- Directed by: Kenneth Anger
- Starring: Claude Revenant André Soubeyran Nadine Valence
- Release dates: 1971; 1979;
- Running time: 16 minutes (1971) / 7 minutes (1979)
- Country: United States

= Rabbit's Moon =

1950 film by Kenneth Anger

Rabbit's Moon is an avant-garde short film by American filmmaker Kenneth Anger.

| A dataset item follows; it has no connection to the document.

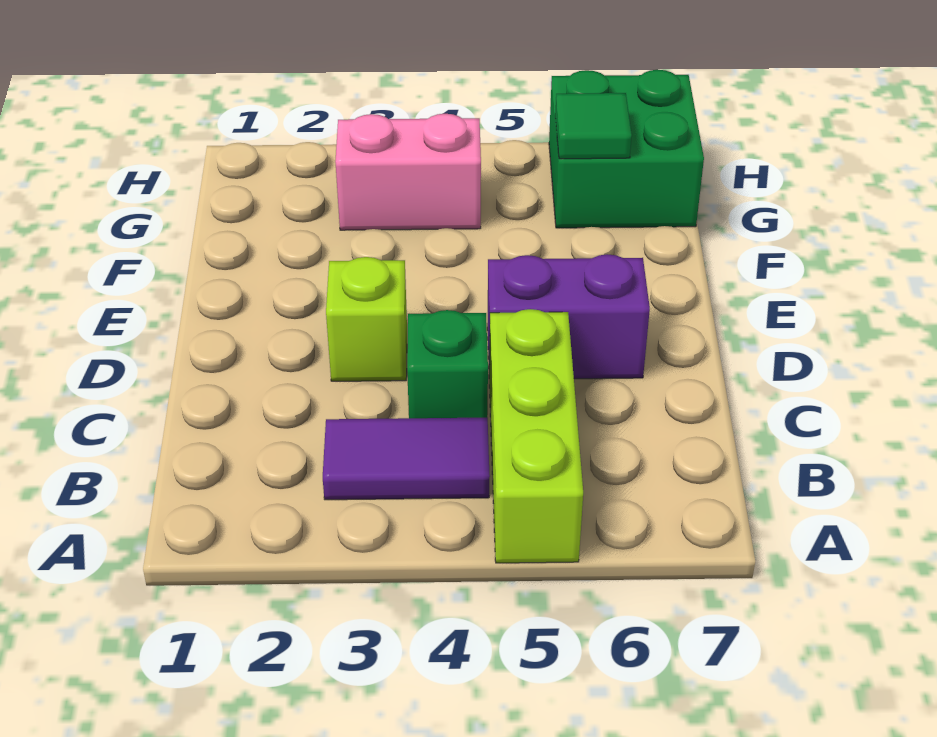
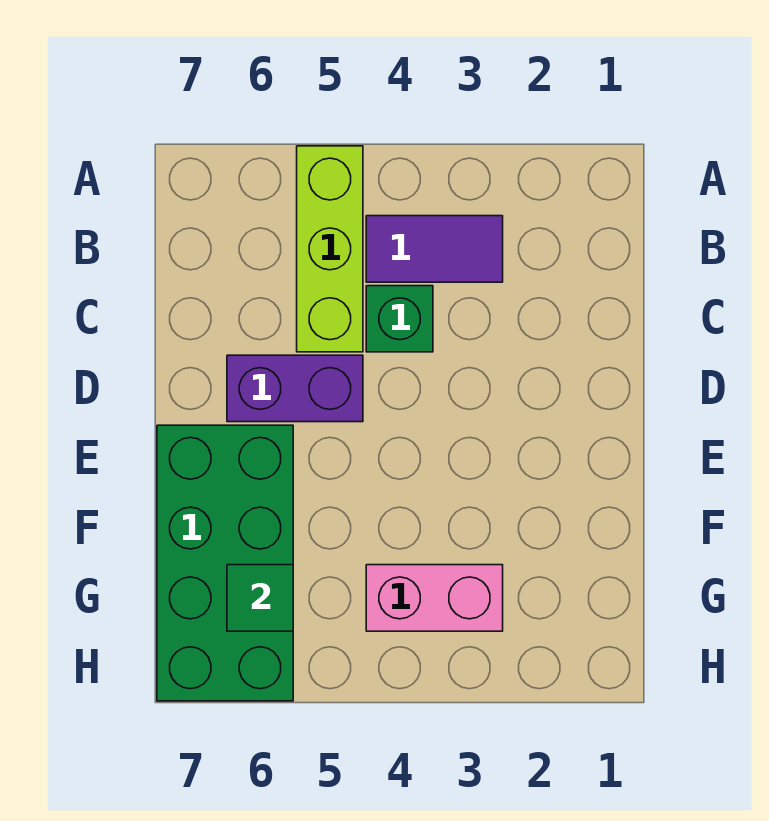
lime 1x1 brick [326,257,407,381] -> none
green 2x2 brick [549,70,704,228] -> green 2x4 brick [157,425,293,701]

Filmed in 1950, Rabbit's Moon was not completed (nor did it see release) until 1971.

==Plot==

Filmed under a blue filter and set within a wooded glade during the night, the plot revolves around a clown, Pierrot, his longing for the Moon (in which lives a rabbit, according to both East Asian folklore and Aztec mythology), and his futile attempts to jump up and catch it. Subsequently, another clown (Harlequin) appears and teases Pierrot, showing him Columbina, with whom he appears to fall in love.

== Cast ==
- Claude Revenant as Harlequin
- Jean Soubeyran as Pierrot
- Nadine Valence as Columbine

==Production==

The sets were borrowed from French filmmaker Jean-Pierre Melville.

==Music==

The 1971 version of Rabbit's Moon features a soundtrack consisting of 1950s and '60s pop: "There's a Moon Out Tonight" by The Capris, "Oh, What a Night" by The Dells, "Bye Bye Baby" by Mary Wells, "I Only Have Eyes For You" by The Flamingos and "Tears On My Pillow" by The El Dorados. The 1979 version features only a loop of A Raincoat's "It Came In The Night" as its soundtrack.

==Legacy==
The film is credited by electronic duo Rabbit in the Moon as the inspiration for their name.